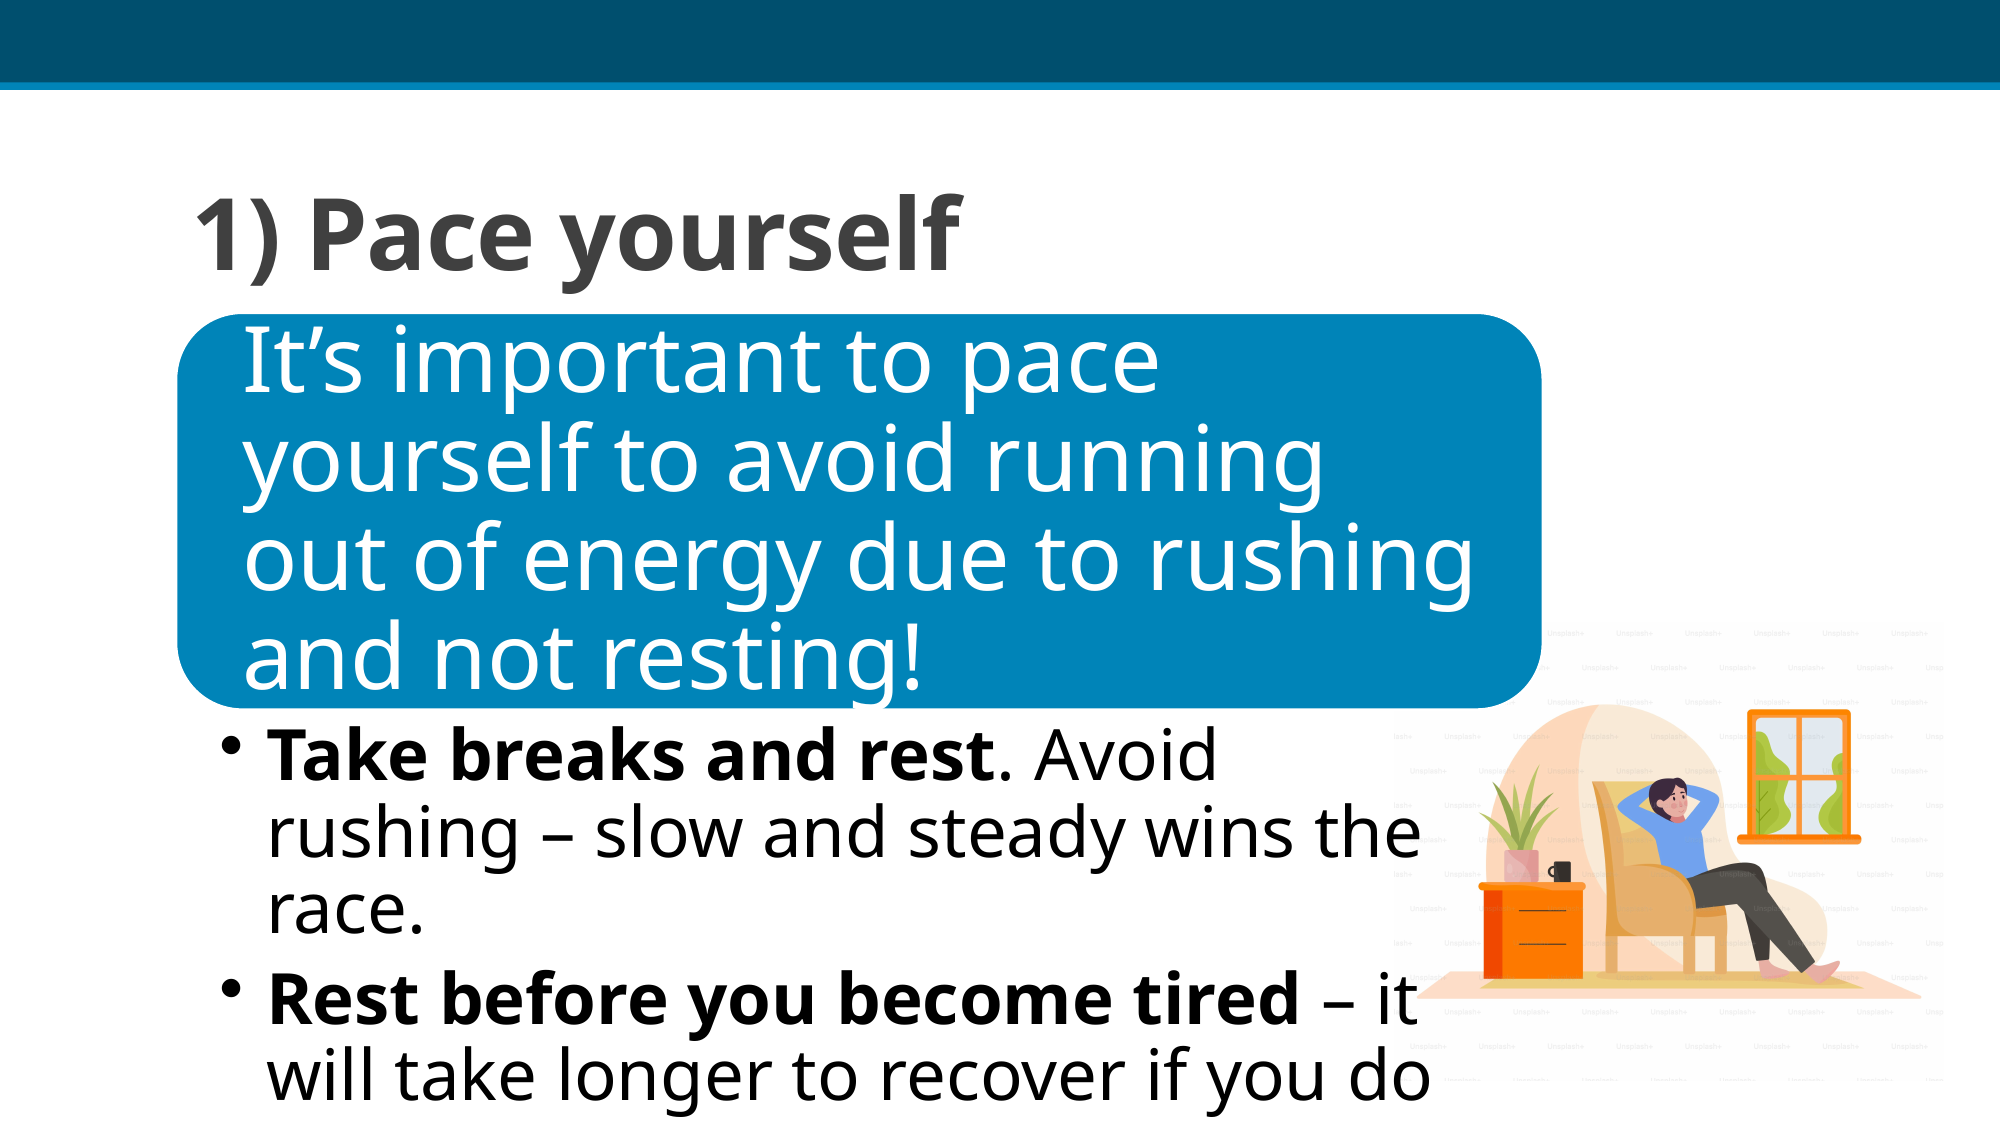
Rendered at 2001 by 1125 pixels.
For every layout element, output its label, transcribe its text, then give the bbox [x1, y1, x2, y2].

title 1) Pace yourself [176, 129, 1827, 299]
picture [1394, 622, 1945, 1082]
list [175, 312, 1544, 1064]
-------
▸ Directions: Leave out every line before the one containing "For every layout"; set down that line and all remaining lines of the material exactly.

▸ Response for this exercise:
For every layout element, output its label, transcribe its text, then give the bbox [x1, y1, x2, y2].

title 1) Pace yourself [176, 129, 1827, 299]
picture [1394, 622, 1945, 1082]
list [175, 312, 1544, 1064]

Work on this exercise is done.